Comme toi, j’ai eu envie parfois de secouer les épaules de Robert Moore tant il peut être aveugle et nier ses propres sentiments vis-à-vis de cette jeune fille qui seule le comprend et l'aime. 

Tu écris que Shirley offre une vision différente de l’industrie que Nord & Sud. Ne connaissant pas ce roman d’Elizabeth Gaskell, je me demande en quoi. 

Le 18 juin 2014 

Charlotte Brontë était certes une personne pessimiste, voire « cathostrophique » pour plaisanter sur l'anti-catholicisme et le conservatisme anxieux à l'égard des bouleversements qu'exprimait le journal favori de sa jeunesse, le Blackwood's Magazine (cf. The Wanderer of the Moors.  

Plaisanterie à part, Charlotte Brontë ne croyait pas qu'un bonheur durable pût être atteint en ce bas-monde, et en considérant les drames de sa propre vie, encore moins pour elle que pour les autres. 
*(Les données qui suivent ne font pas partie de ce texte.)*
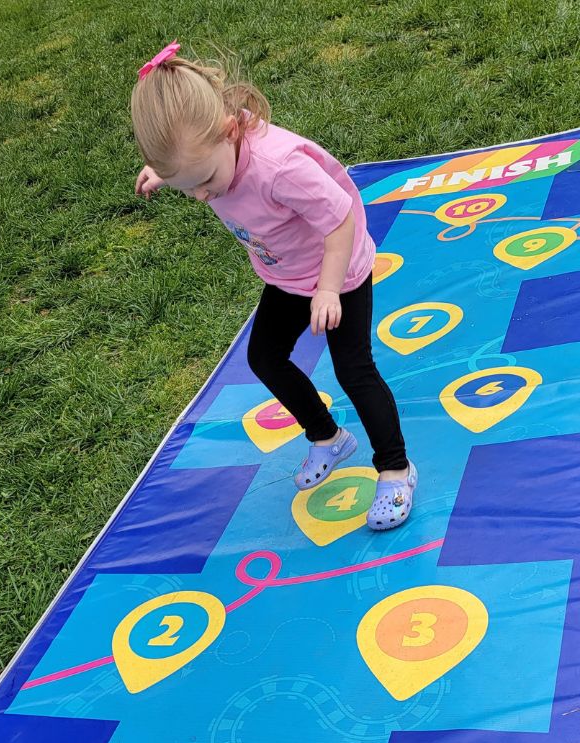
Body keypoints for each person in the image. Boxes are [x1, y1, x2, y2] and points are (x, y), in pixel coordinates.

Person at [131, 41, 416, 531]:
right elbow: (192, 162)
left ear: (229, 131)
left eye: (205, 181)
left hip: (339, 270)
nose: (201, 196)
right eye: (187, 188)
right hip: (287, 275)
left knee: (354, 369)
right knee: (264, 357)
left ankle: (395, 468)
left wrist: (328, 289)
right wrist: (167, 171)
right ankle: (327, 436)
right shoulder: (203, 150)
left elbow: (342, 219)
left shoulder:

Ainsi dans Shirley, il saute aux yeux que Robert et Caroline sont faits l'un pour l'autre, mais le premier se laisse tant obséder par le sauvetage à tout prix de son entreprise, qu'il faut, comme une intervention de la providence divine, un coup de fusil tiré sur lui pour qu'il s'ouvre enfin à l'amour de la seconde. 

Peut-être à la différence d'Elizabeth Gaskell, si je comprends ce que tu dis, Charlotte Brontë manque d'authenticité à l'égard des ouvriers. Certes, elle veut faire entendre leur souffrance et l'injustice qu'ils subissent, mais de manière paternaliste et sans parvenir à faire vivre un personnage fort autre qu'un type idéal trop commode de bonne volonté et de modestie.  

Je comprends tout à fait, parce que je le partage, l'agacement qu'on peut ressentir devant ce genre de discours empreint de féodalisme.  

Il est bien regrettable que Charlotte Brontë ait raté sa peinture du milieu ouvrier, d'autant plus qu'elle a réussi celle des puissants et des femmes, pour ces dernières, dans toute leur variété d'attitudes à l'égard de leur assujettissement, de son intériorisation à la révolte en passant par l'indocilité timide que Caroline témoigne.

À mon humble avis, Charlotte Brontë a eu le désir de faire de celle-ci une figure emblématique de la souffrance féminine en soulignant de façon aussi tendre que désespérée la pauvreté et la dépendance à laquelle la plupart des femmes de son époque étaient confrontées comme bien d'autres aujourd'hui encore, à l'étranger et dans nos propres banlieues.